- Original British quad poster by Nicola Simbari
- Directed by: Wolf Rilla
- Written by: Leigh Vance
- Produced by: Norman Williams Sydney Box
- Starring: Terence Morgan Yoko Tani John Crawford Mai Zetterling
- Cinematography: Ernest Steward
- Edited by: Bernard Gribble
- Music by: Philip Green
- Production companies: Ethiro-Alliance Sydney Box Associates
- Distributed by: J. Arthur Rank Film Distributors
- Release date: 6 September 1960 (London);
- Running time: 86 minutes
- Country: United Kingdom
- Language: English

= Piccadilly Third Stop =

1960 British film by Wolf Rilla

Piccadilly Third Stop is a 1960 British thriller film directed by Wolf Rilla and starring Terence Morgan, Yoko Tani and John Crawford. It was written by Leigh Vance. A wealthy playboy hires a gang of criminals to help him steal £100,000.

==Plot==
Crook Dominic Colpoys-Owen has his eye on the loot inside an embassy in London after an ambassador's daughter, Seraphina, unwittingly reveals that her father, away on business, has left big money behind in the safe. Colpoys-Owen works his smooth-talking charm on the innocent girl, who becomes so infatuated that she agrees to help his gang with its plan. This involves a robbery from the Knightsbridge embassy via the London Underground.

==Cast==
- Terence Morgan as Dominic Colpoys-Owen
- Yoko Tani as Seraphina Yokami
- John Crawford as Joe Pready
- Mai Zetterling as Christine Pready
- William Hartnell as colonel
- Dennis Price as Edward
- Ann Lynn as Mouse
- Charles Kay as Toddy
- Doug Robinson as Albert
- Gillian Maude as Bride's mother
- Trevor Reid as Bride's father
- Ronald Leigh-Hunt as Police Sergeant
- Tony Hawes as Harry Prentice
- Clement Freud as Chemin de Fer dealer
- Judy Huxtable as Angela Vaughan

==Production==
The film was shot at Pinewood Studios and on location around London, including numerous locations around Belgravia. Holborn tube station filled in as the fictional "Belgravia station" on the Piccadilly line. The film's sets were designed by the art director Ernest Archer. Filming took place in April 1960. It was made by the same producer and writer as The Shakedown.

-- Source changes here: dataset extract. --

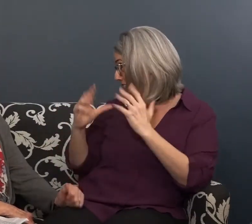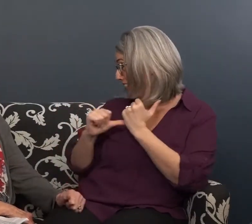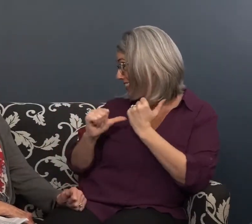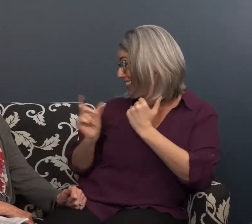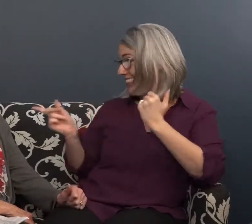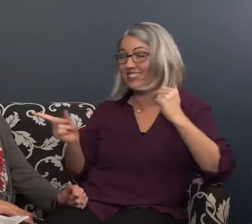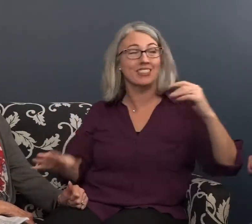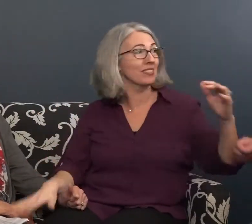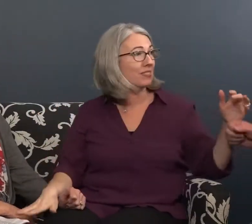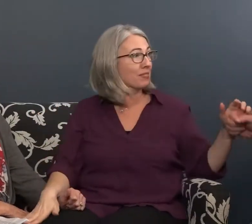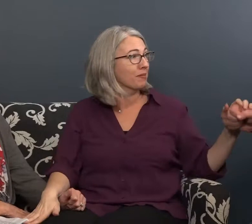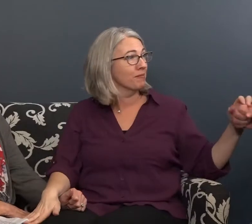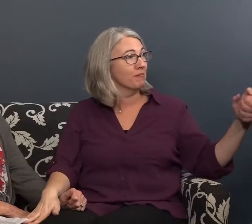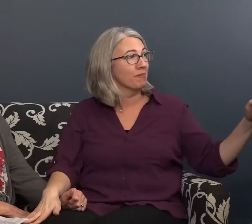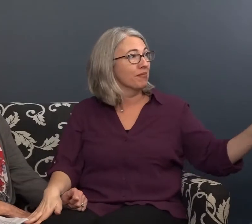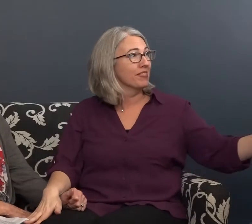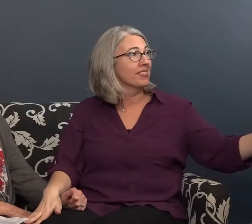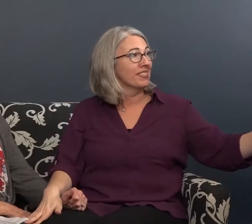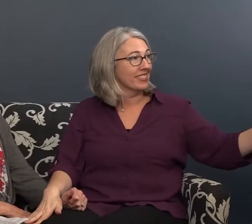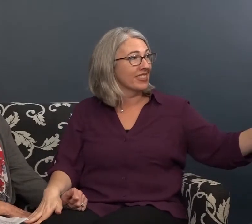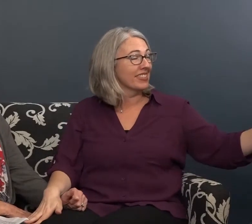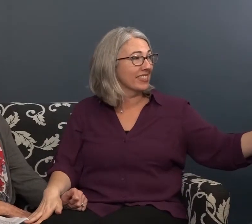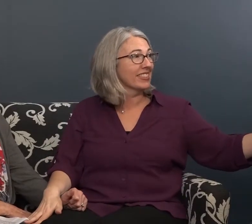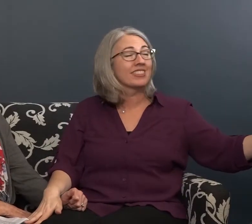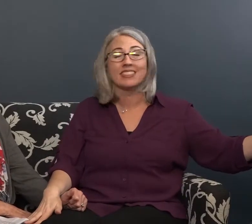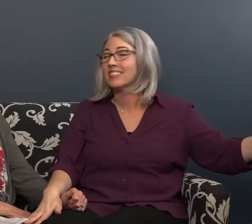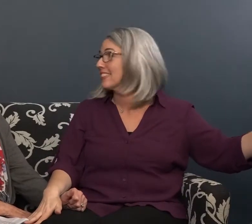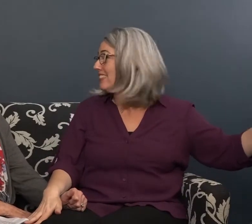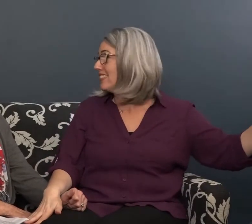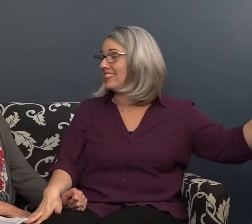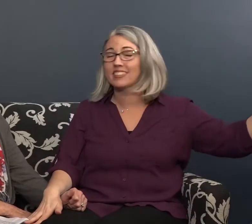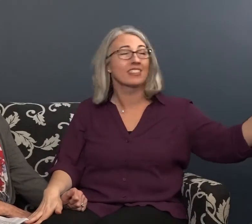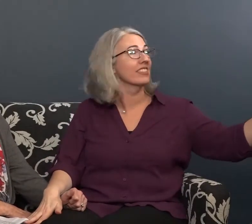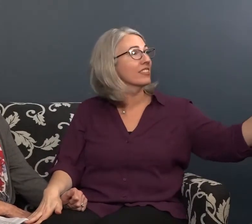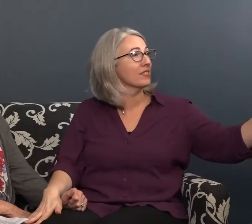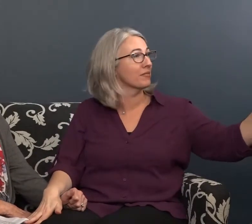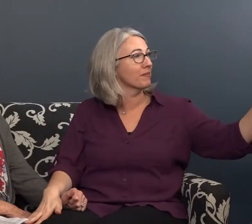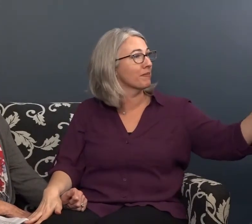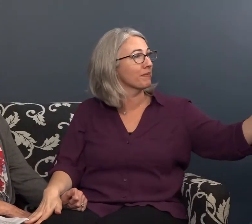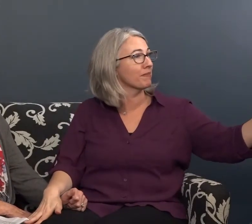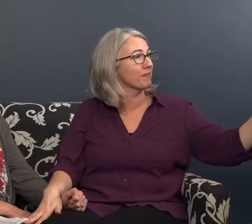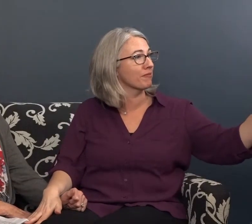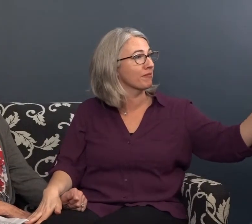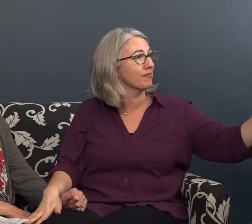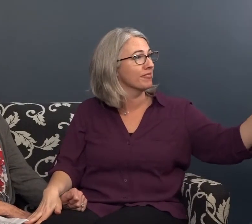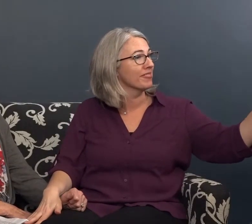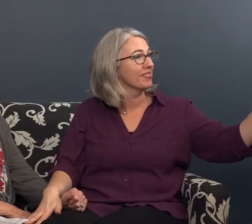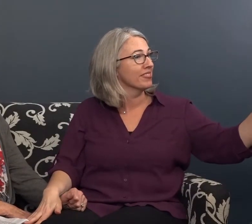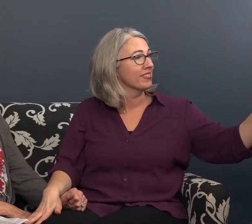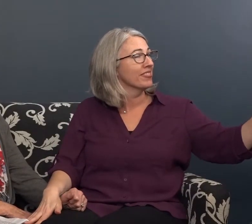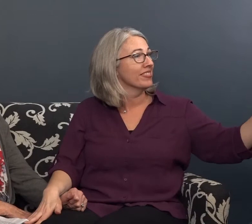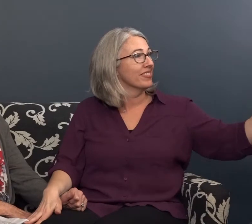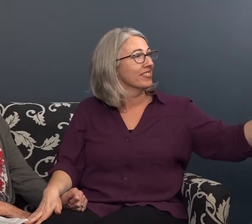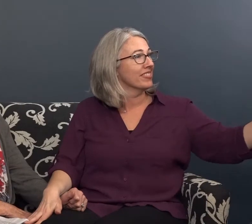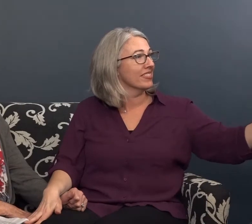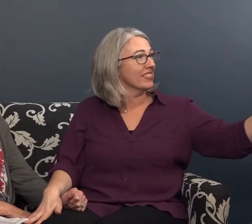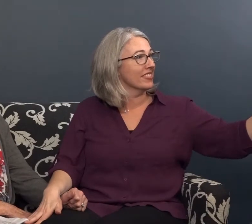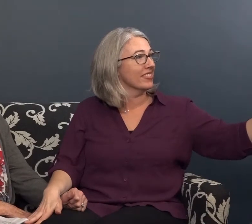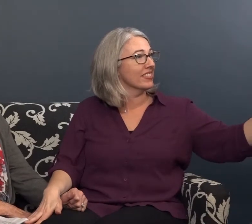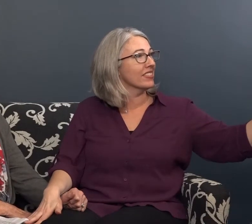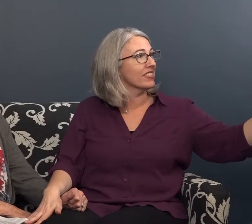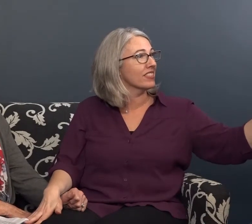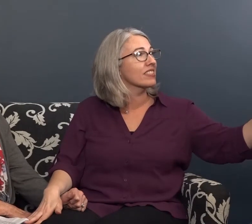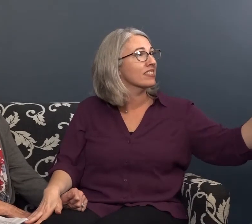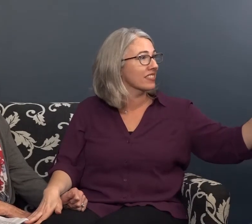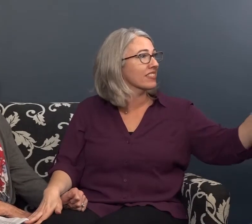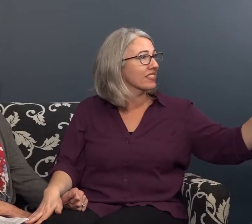that I was aware of information and communication that I was missing you know they were trying but they just didn't have the training that they needed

The original title was Time to Kill. Filming was to have begun on 3 March but original director John Lemont dropped out to make another film written by Leigh Vance, Cry Wolf which became The Frightened City.

When Terence Morgan's character is standing in the tube station eyeing the station staff, he is positioned next to some film posters on the station's walls. At least one of the posters next to him is from an actual film that Terence Morgan had starred in earlier that year, The Shakedown (1959).

==Critical reception==
Variety wrote "there has been a recent spate of pix dealing with the activities of gangs of crooks whose daring robberies go astray and lead to a sock climax before justice is served. “Piccadilly Third Stop” hardly pretends to be in the first league with such films, but it’s brisk enough with good performances. It should be a very acceptable booking for popular houses."

The Monthly Film Bulletin wrote: "With leading characters as repulsive as the slimy Dominic and the boorish Preedy, and a background of theft, blackmail, watchsmuggling, gambling parties, bounced cheques and adultery, not even Yoko Tani's appealing tears and a bushel of contemporary props can make much of this film attractive. Wolf Rilla's direction has a certain speed and polish, however, and the tube station chase at the end doesn't lack excitement. William Hartnell as a cracksman colonel, oddly reminiscent of Olivier's Archie Rice, and Miss Tani do well in two of the few sympathetic parts."

Picture Show gave the film 2/5 stars, writing: "competently made, acted and directed but thoroughly unpleasant drama. ... It leaves a nasty taste in the mouth."

Variety called it "a not-bad heist tale with a very strong cast."

Allmovie called the film a "fast-paced, standard crime story".

The Radio Times wrote: "The late 1950s were an exciting time for British cinema with 'social realist' pictures such as Room at the Top (1959) and Look Back in Anger (1959) receiving international acclaim. This plodding low-budget thriller is more typical of Britain's tired output in other genres, however, with Terence Morgan playing a London lowlife who dates ambassador's daughter Yoko Tani in order to gain access to the embassy safe. Dennis Price, William Hartnell and Mai Zetterling are among those who obviously needed the work."

==Box office==
The film was released on a double bill with a German movie Three Moves to Freedom. In October 1960 Kinematograph Weekly reported this double bill "hasn’t brought home the bacon. The former is a fast-moving crime melo¬ drama, but the second, an anti-Nazi melodrama, dawdles."